Kansas football coach David Beaty has often said that teams are judged based on their win-loss total, so most fans won’t need to go deeper than the Jayhawks’ 1-9 record to see what kind of a year it’s been.
Still, that surface-level analysis only says so much — and also might hide the fact that certain individuals are playing well in what has become a lost season.
With that in mind, here are three tidbits about this year’s KU team based on game-charting data compiled by Pro Football Focus.
▪ KU’s defensive front has a clear strength ... and weakness
For Pro Football Focus’ numbers, 75 is considered an average grade, while a ranking between 80 and 85 is considered “very good.”
KU, interestingly, has four defensive players with “very good” grades when it comes to run stopping: Dorance Armstrong, Daniel Wise, Osaze Ogbebor and Joe Dineen.
The problem, though, has come with pass rush, where no Jayhawk has a “very good” rating.
When asked about the difference in these two areas, defensive coordinator Clint Bowen explained one reason why KU’s pass rush has dropped off from a year ago. Because of the Jayhawks’ inexperience in the secondary, Bowen has had to change responsibilities for Armstrong, the Big 12 defensive player of the year who had 10 sacks last season.
Instead of simply telling Armstrong to always run around the edge to sack the quarterback, Bowen has given him more run obligations, requiring him to always get his hands on the offensive lineman in front of him to ensure that player can’t block others on the second level.
Armstrong, through 10 games, only has one sack.
“He didn’t change. He didn’t become slow or unathletic or a bad pass-rush guy,” Bowen said. “He’s doing some things for us that I really appreciate his unselfishness and his team attitude, because he gets in there and battles.”
▪ The KU offensive line also has a glaring positive ... and negative
KU’s front five has taken a lot of criticism this season, but there is an area where the group has excelled: pass protection.
Hakeem Adeniji, Zach Hannon, Jayson Rhodes and Chris Hughes all have posted “very good” grades of 83 or higher on passing plays.

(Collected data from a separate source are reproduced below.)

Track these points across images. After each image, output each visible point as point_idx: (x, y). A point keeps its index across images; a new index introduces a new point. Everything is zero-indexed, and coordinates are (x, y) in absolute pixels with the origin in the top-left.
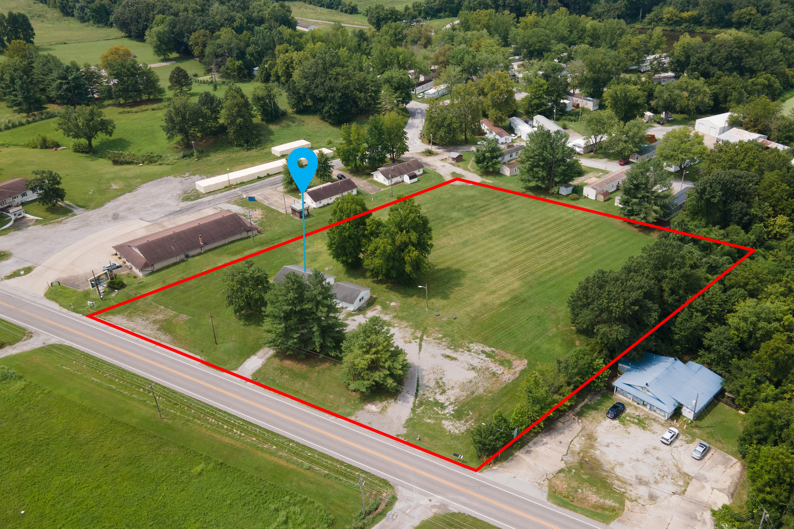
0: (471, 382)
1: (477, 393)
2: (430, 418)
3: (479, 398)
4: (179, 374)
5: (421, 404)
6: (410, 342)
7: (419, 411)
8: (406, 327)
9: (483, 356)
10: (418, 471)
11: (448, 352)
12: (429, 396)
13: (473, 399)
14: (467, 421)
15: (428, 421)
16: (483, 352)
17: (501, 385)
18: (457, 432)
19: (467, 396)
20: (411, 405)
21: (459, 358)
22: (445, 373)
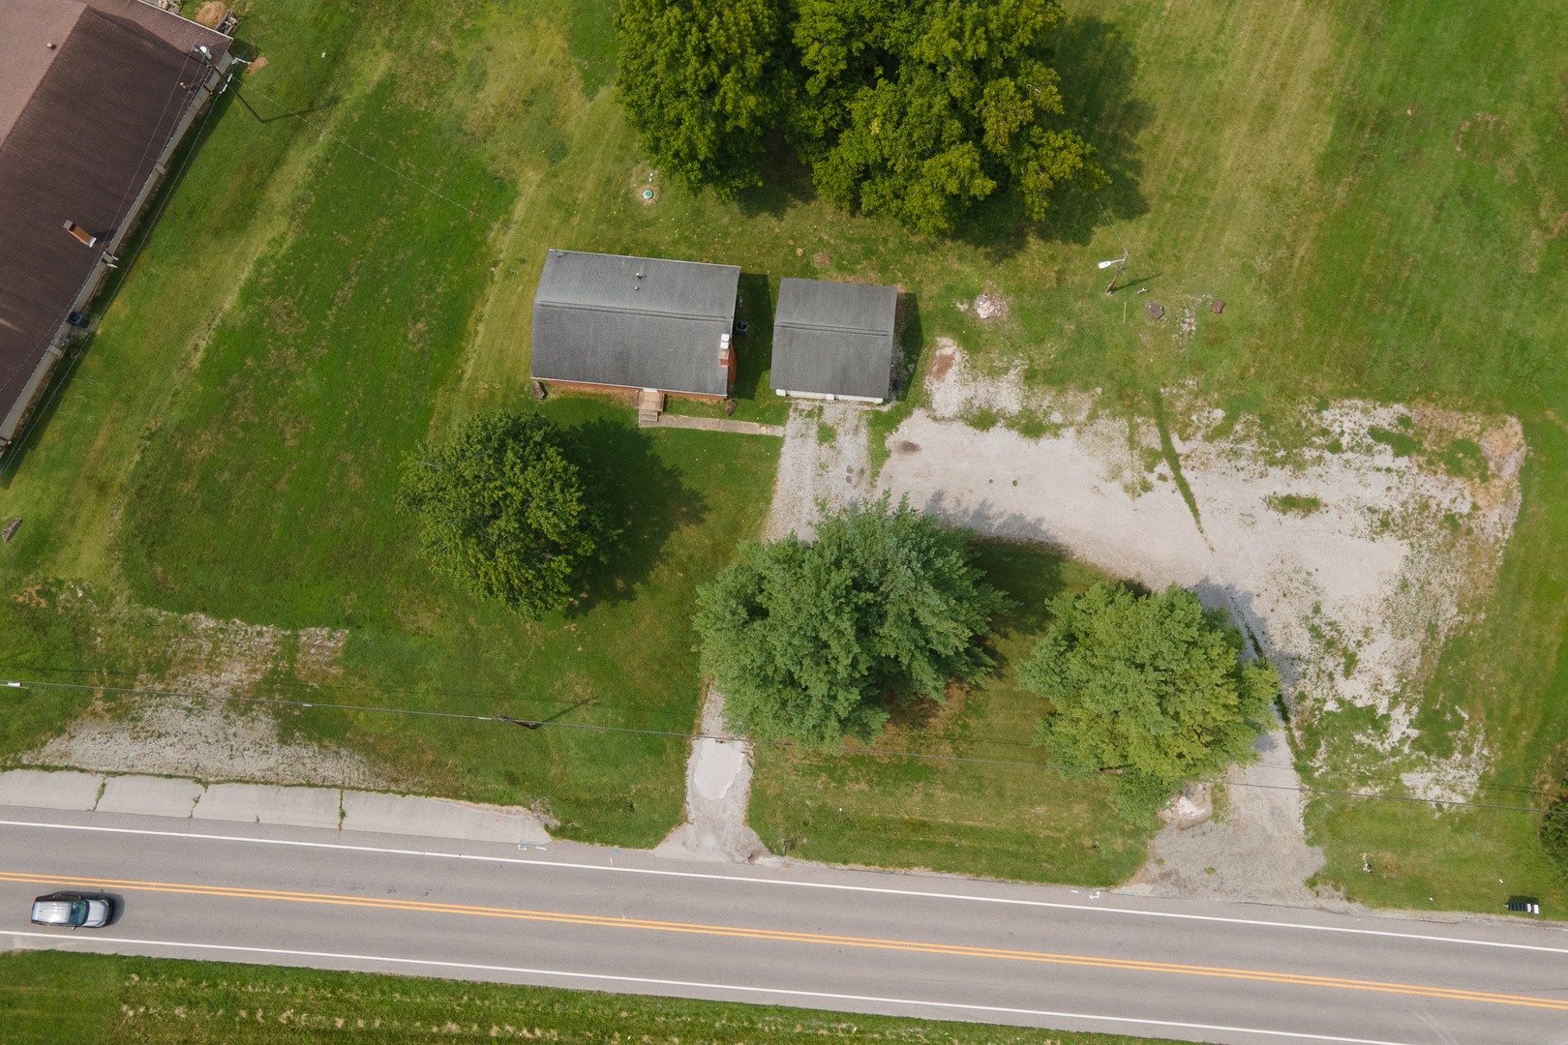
0: (1404, 586)
1: (1443, 630)
2: (1362, 780)
3: (1458, 647)
4: (533, 915)
5: (1312, 736)
6: (1146, 487)
7: (1319, 763)
8: (1093, 416)
9: (1385, 456)
10: (1436, 992)
11: (1279, 481)
12: (1317, 694)
13: (1446, 658)
14: (1467, 751)
15: (1363, 791)
16: (1377, 434)
17: (1492, 560)
18: (1460, 800)
19: (1424, 650)
20: (1284, 754)
21: (1323, 493)
22: (1318, 579)
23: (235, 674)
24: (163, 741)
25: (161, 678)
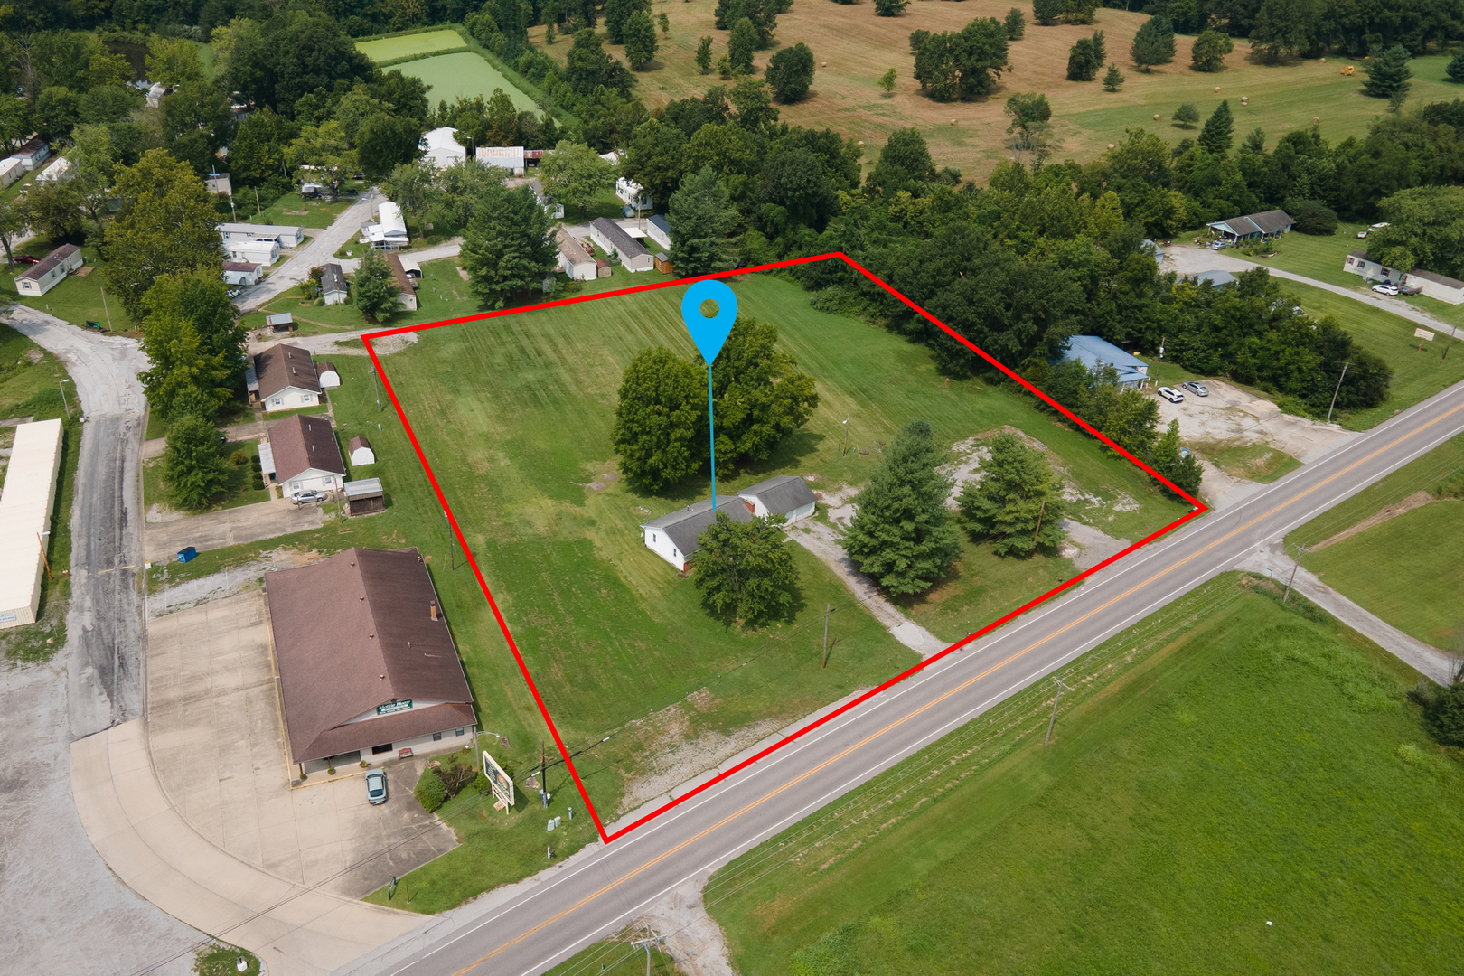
2: (1104, 516)
5: (1074, 514)
7: (1087, 519)
14: (1119, 494)
15: (1110, 519)
16: (974, 446)
18: (1137, 506)
23: (675, 729)
24: (675, 768)
25: (643, 750)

Run blocking, though, has been a struggle. Seven different offensive linemen have posted “below average” grades of 50 or worse.
“Run blocking, it’s hard to move a guy that’s just bigger and stronger than you,” KU offensive coordinator Doug Meacham said. “But if you can pop up, stay in front of him for 2.2 seconds, you might get a ball off, so it’s a little easier.”
Overall, Pro Football Focus (PFF) has KU’s offensive line ranked seventh in the Big 12 with an average grade of 67.1. That’s ahead of Iowa State, Baylor and Texas.
▪ KU still has had standouts
The Jayhawks have one “elite” player according to PFF: linebacker Dineen, who has an 87.4 grade. That ranks 18th nationally among linebackers.
“Joe’s found a way to do exactly what we need him to do, and then go make some tackles outside his responsibility,” Bowen said. “That’s where his numbers are jumping up.”
KU also has two players in the “very good” category: defensive lineman Daniel Wise (83.0, 34th at his position) and receiver Steven Sims (82.0, 54th). Bowen said Wise has been able to take advantage of one-on-one matchups, as it’s tough for defenses to double-team inside rushers.
“I’ve been happy with him,” Bowen said.
KU still lags behind other Big 12 teams when it comes to top players. The Jayhawks have one offensive player with an 80 grade or higher, which ranks last in the Big 12 behind Baylor and Iowa State (two each).
The defense, meanwhile, has two 80-plus-grade players, which is ninth in the league and ahead of only Baylor.